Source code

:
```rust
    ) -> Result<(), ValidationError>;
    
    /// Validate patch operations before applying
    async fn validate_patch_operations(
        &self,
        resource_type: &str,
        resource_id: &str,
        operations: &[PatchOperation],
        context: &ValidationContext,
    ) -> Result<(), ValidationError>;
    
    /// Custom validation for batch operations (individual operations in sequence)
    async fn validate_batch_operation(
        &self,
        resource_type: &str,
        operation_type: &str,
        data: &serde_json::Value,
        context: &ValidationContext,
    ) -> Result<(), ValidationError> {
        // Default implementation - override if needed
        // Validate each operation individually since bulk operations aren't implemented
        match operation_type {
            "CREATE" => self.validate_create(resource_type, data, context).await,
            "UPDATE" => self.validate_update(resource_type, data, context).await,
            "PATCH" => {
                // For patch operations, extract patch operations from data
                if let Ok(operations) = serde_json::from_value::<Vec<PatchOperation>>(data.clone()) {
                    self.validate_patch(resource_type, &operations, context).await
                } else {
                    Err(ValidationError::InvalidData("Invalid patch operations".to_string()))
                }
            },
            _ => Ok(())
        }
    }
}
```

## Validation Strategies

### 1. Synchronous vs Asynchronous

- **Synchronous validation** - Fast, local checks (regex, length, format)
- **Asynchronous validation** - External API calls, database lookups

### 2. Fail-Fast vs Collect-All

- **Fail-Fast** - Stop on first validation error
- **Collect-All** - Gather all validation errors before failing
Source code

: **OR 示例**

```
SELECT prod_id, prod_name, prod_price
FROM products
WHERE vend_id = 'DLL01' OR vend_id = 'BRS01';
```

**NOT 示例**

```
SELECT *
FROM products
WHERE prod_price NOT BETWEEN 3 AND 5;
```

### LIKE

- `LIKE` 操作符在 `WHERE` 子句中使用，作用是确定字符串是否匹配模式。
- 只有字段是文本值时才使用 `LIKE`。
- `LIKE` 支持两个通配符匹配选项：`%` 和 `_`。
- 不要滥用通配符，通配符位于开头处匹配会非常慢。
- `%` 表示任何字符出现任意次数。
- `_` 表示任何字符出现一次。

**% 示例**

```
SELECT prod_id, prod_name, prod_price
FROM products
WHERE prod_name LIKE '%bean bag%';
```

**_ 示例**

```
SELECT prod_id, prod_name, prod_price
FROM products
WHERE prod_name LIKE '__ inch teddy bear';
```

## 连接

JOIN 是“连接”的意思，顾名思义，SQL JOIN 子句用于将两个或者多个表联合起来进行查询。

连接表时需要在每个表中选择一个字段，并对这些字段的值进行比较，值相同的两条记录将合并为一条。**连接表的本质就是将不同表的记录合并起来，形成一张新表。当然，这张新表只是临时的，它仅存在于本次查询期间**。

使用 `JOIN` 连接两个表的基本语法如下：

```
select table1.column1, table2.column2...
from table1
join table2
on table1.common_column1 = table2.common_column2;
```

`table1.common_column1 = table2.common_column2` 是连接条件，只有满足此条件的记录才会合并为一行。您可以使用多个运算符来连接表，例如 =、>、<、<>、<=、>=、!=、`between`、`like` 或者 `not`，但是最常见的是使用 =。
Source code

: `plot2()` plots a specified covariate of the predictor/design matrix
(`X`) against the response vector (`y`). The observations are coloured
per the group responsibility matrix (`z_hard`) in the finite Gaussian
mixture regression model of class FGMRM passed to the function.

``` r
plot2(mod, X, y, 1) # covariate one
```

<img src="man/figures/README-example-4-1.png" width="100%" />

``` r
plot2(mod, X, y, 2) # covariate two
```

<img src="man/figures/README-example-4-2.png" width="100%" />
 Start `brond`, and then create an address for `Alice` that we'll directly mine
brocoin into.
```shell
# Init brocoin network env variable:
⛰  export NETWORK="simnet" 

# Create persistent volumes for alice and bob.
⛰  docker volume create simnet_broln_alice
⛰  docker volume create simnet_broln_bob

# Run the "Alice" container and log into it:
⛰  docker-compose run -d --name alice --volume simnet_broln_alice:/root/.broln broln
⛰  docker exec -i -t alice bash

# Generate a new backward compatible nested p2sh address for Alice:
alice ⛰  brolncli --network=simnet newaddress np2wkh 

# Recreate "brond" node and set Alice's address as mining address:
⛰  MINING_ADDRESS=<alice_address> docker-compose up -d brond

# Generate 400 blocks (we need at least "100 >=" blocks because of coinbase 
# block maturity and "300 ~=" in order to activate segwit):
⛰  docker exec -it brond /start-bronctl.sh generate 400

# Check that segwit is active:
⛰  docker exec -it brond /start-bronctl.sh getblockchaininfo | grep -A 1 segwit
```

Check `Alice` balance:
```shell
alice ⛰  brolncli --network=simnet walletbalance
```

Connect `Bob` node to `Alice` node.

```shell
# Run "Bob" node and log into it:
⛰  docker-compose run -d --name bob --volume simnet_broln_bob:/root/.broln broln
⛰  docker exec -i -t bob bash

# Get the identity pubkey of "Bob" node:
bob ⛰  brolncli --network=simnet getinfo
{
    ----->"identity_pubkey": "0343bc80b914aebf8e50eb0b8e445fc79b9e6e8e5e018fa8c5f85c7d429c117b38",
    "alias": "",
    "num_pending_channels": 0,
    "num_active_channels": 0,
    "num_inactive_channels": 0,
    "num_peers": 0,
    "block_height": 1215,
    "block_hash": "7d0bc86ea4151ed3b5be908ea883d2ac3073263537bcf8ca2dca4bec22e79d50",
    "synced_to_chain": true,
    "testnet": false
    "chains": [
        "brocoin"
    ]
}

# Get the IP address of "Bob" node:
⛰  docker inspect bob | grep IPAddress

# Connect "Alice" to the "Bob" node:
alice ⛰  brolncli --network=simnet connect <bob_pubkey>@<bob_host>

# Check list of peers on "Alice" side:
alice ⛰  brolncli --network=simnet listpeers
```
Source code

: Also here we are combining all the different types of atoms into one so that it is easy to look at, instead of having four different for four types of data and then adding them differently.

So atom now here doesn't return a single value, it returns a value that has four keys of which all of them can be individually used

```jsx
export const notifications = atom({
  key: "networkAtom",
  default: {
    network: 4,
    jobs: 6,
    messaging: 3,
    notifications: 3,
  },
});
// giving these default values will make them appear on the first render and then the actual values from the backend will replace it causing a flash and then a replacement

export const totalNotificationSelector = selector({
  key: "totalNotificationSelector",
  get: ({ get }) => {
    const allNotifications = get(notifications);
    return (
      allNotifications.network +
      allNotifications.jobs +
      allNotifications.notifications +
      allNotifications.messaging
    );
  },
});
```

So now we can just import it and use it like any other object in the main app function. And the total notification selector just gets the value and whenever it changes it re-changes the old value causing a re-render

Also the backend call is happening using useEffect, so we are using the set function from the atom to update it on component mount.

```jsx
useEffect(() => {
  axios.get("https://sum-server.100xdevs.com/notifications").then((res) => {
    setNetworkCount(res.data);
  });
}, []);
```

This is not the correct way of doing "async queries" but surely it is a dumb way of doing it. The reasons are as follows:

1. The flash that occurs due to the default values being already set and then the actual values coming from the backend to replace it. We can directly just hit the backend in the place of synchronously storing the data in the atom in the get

__Brief__:
Your task is to restate, word for word, the lines from the beginning of the records to the line with "## Validation Strategies", inclusive.

__Answer to this problem__:
Source code

:
```rust
    ) -> Result<(), ValidationError>;
    
    /// Validate patch operations before applying
    async fn validate_patch_operations(
        &self,
        resource_type: &str,
        resource_id: &str,
        operations: &[PatchOperation],
        context: &ValidationContext,
    ) -> Result<(), ValidationError>;
    
    /// Custom validation for batch operations (individual operations in sequence)
    async fn validate_batch_operation(
        &self,
        resource_type: &str,
        operation_type: &str,
        data: &serde_json::Value,
        context: &ValidationContext,
    ) -> Result<(), ValidationError> {
        // Default implementation - override if needed
        // Validate each operation individually since bulk operations aren't implemented
        match operation_type {
            "CREATE" => self.validate_create(resource_type, data, context).await,
            "UPDATE" => self.validate_update(resource_type, data, context).await,
            "PATCH" => {
                // For patch operations, extract patch operations from data
                if let Ok(operations) = serde_json::from_value::<Vec<PatchOperation>>(data.clone()) {
                    self.validate_patch(resource_type, &operations, context).await
                } else {
                    Err(ValidationError::InvalidData("Invalid patch operations".to_string()))
                }
            },
            _ => Ok(())
        }
    }
}
```

## Validation Strategies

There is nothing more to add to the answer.